According to a recent report, 160 iPhones were stolen every day in London last year. While it was recently reported that robberies involving a mobile phone were up 36 percent in San Francisco in 2012.

The New York Times has reported that the increase in mobile phone thefts has led some law enforcement officials to call on companies to install a kill switch into their phones. However, the real problem that needs to be addressed is that network operators have little incentive to implement technology like a kill switch.

Whether from warranty plans or new phone purchases, companies in the industry make money when mobiles are stolen. Mobile network carriers especially have the opportunity to make money from theft victims. When a user buys a phone from a carrier they have the opportunity to buy a warranty that covers them in case their phone is stolen.

The warranty gives the firms another avenue for income.
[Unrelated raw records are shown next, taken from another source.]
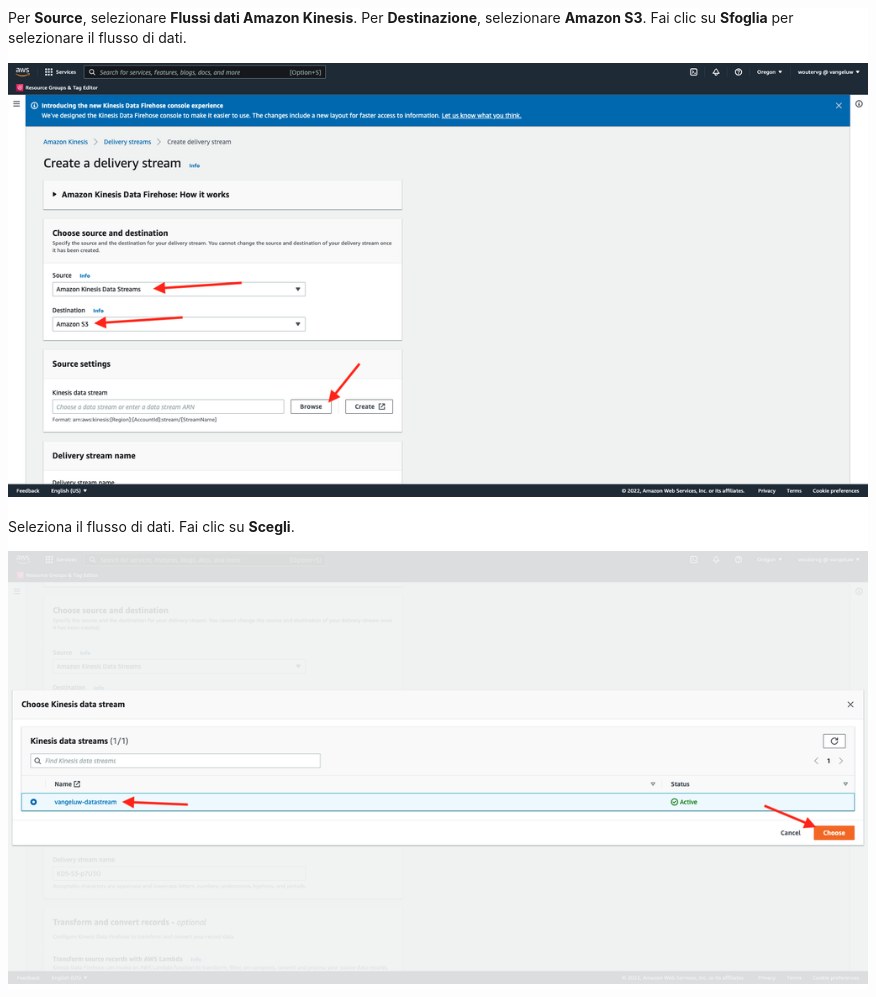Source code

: Per **Source**, selezionare **Flussi dati Amazon Kinesis**. Per **Destinazione**, selezionare **Amazon S3**. Fai clic su **Sfoglia** per selezionare il flusso di dati.

![ETL](./images/kinesis8.png)

Seleziona il flusso di dati. Fai clic su **Scegli**.

![ETL](./images/kinesis9.png)
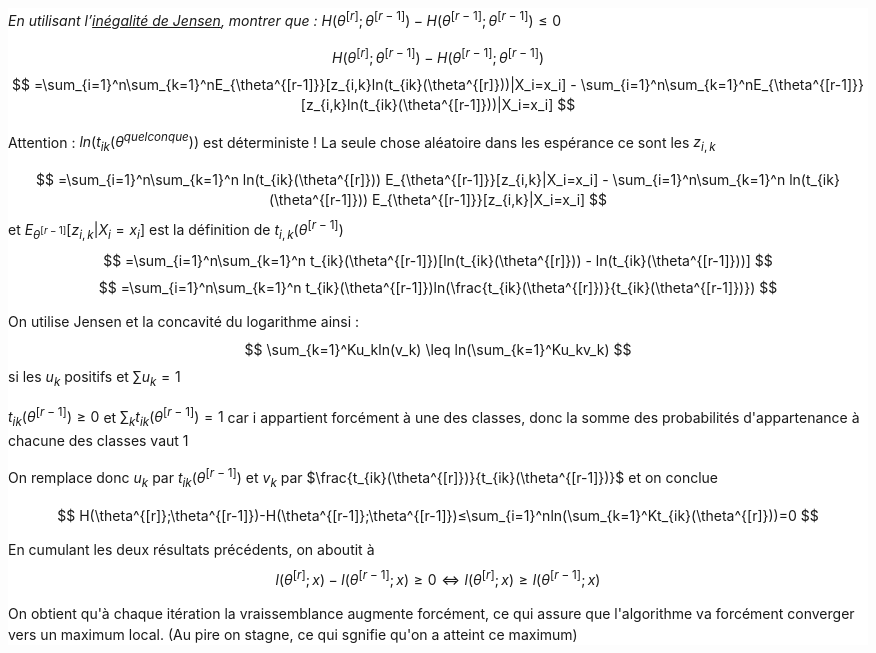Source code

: 
*En utilisant l’[inégalité de Jensen](https://fr.wikipedia.org/wiki/In%C3%A9galit%C3%A9_de_Jensen), montrer que :* $H(\theta^{[r]};\theta^{[r-1]})-H(\theta^{[r-1]};\theta^{[r-1]})≤0$

$$
H(\theta^{[r]};\theta^{[r-1]})-H(\theta^{[r-1]};\theta^{[r-1]})
$$
$$
=\sum_{i=1}^n\sum_{k=1}^nE_{\theta^{[r-1]}}[z_{i,k}ln(t_{ik}(\theta^{[r]}))|X_i=x_i] - \sum_{i=1}^n\sum_{k=1}^nE_{\theta^{[r-1]}}[z_{i,k}ln(t_{ik}(\theta^{[r-1]}))|X_i=x_i]
$$

Attention : $ln(t_{ik}(\theta^{quelconque}))$ est déterministe ! La seule chose aléatoire dans les espérance ce sont les $z_{i,k}$

$$
=\sum_{i=1}^n\sum_{k=1}^n ln(t_{ik}(\theta^{[r]})) E_{\theta^{[r-1]}}[z_{i,k}|X_i=x_i] - \sum_{i=1}^n\sum_{k=1}^n ln(t_{ik}(\theta^{[r-1]})) E_{\theta^{[r-1]}}[z_{i,k}|X_i=x_i]
$$
et $E_{\theta^{[r-1]}}[z_{i,k}|X_i=x_i]$ est la définition de $t_{i,k}(\theta^{[r-1]})$
$$
=\sum_{i=1}^n\sum_{k=1}^n t_{ik}(\theta^{[r-1]})[ln(t_{ik}(\theta^{[r]})) - ln(t_{ik}(\theta^{[r-1]}))]
$$
$$
=\sum_{i=1}^n\sum_{k=1}^n t_{ik}(\theta^{[r-1]})ln(\frac{t_{ik}(\theta^{[r]})}{t_{ik}(\theta^{[r-1]})})
$$

On utilise Jensen et la concavité du logarithme ainsi :
$$
\sum_{k=1}^Ku_kln(v_k) \leq ln(\sum_{k=1}^Ku_kv_k)
$$
si les $u_k$ positifs et $\sum u_k=1$

$t_{ik}(\theta^{[r-1]}) \geq 0$ et $\sum_k t_{ik}(\theta^{[r-1]})=1$ car i appartient forcément à une des classes, donc la somme des probabilités d'appartenance à chacune des classes vaut 1

On remplace donc $u_k$ par $t_{ik}(\theta^{[r-1]})$ et $v_k$ par $\frac{t_{ik}(\theta^{[r]})}{t_{ik}(\theta^{[r-1]})}$ et on conclue

$$
H(\theta^{[r]};\theta^{[r-1]})-H(\theta^{[r-1]};\theta^{[r-1]})≤\sum_{i=1}^nln(\sum_{k=1}^Kt_{ik}(\theta^{[r]}))=0
$$


En cumulant les deux résultats précédents, on aboutit à 
$$
l(\theta^{[r]};x)-l(\theta^{[r-1]};x)\geq 0 \iff l(\theta^{[r]};x) \geq l(\theta^{[r-1]};x)
$$

On obtient qu'à chaque itération la vraissemblance augmente forcément, ce qui assure que l'algorithme va forcément converger vers un maximum local. (Au pire on stagne, ce qui sgnifie qu'on a atteint ce maximum)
If phones had a kill switch, or some other type of technology, the need for a theft protection warranty would go down immensely.

The other side of the coin is a person who doesn't have a warranty at all; these customers who opt to not buy a warranty plan may have to pay for a new phone.

Sometimes, that replaced phone can cost a customer the full retail price of the mobile. The price tag is even more egregious when you consider that most users don't even pay the full retail price of a device when they sign a contract with a mobile network to begin with.

Unfortunately, phone thefts are not something that will be fixed by companies on their own volition. As long as a company can a swing a dime off of a theft, they have no reason to do anything to stop it.